*** Source material Section Begins ***
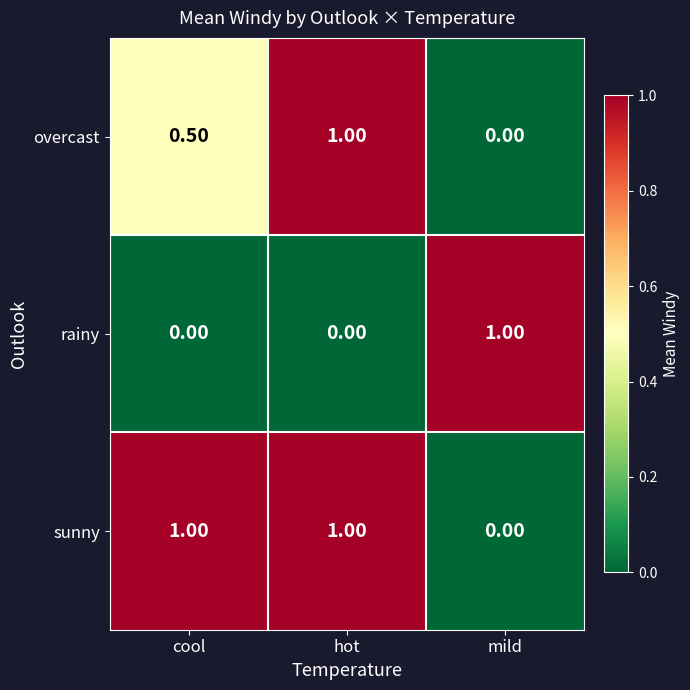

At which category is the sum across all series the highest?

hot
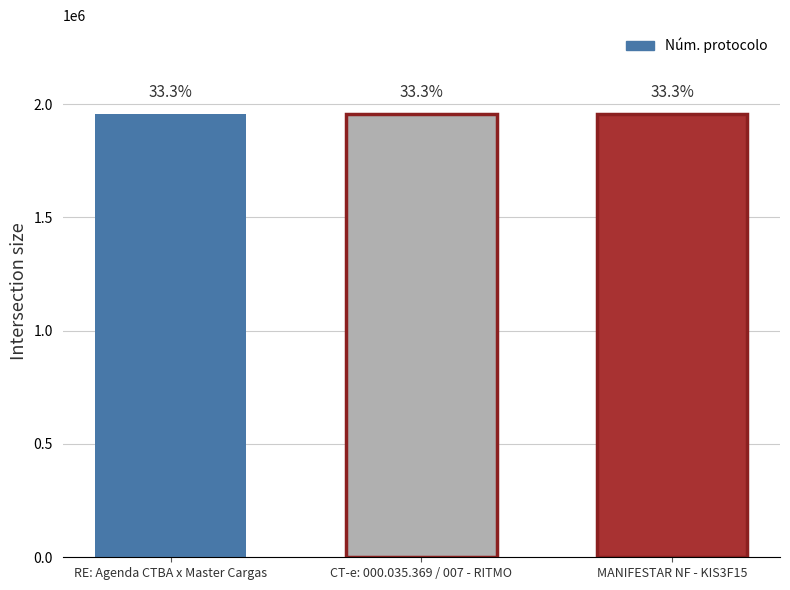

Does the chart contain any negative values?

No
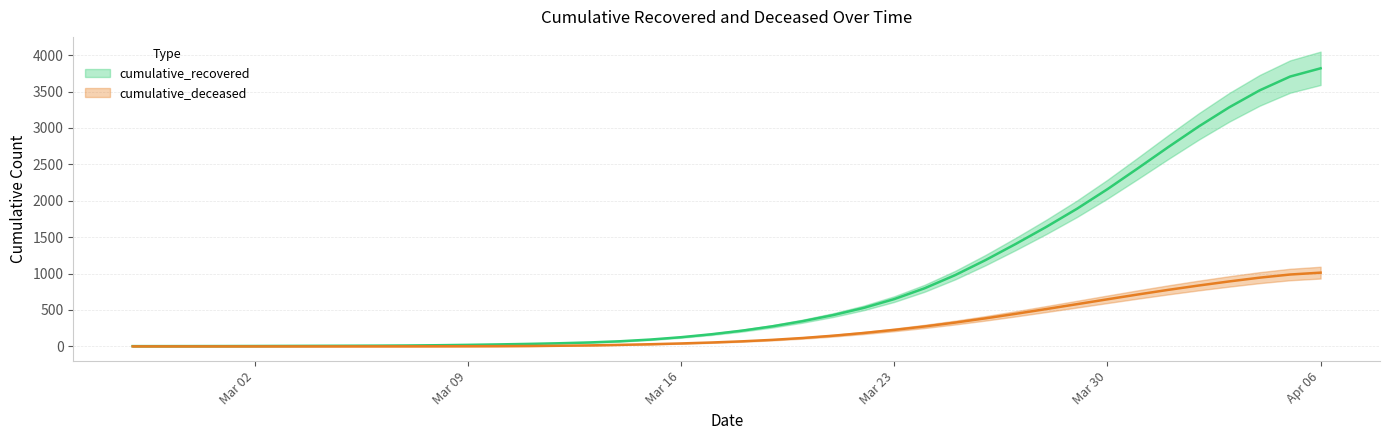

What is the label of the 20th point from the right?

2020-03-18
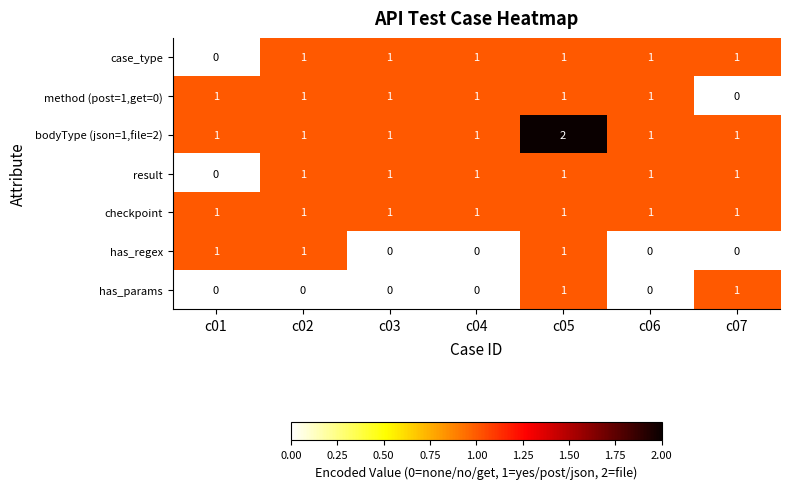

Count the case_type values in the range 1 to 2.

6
*** Source material Section Ends ***
__Activity__
Please pick out every line in the entries above that contains the word "which".

__Answer for this exercise__
At which category is the sum across all series the highest?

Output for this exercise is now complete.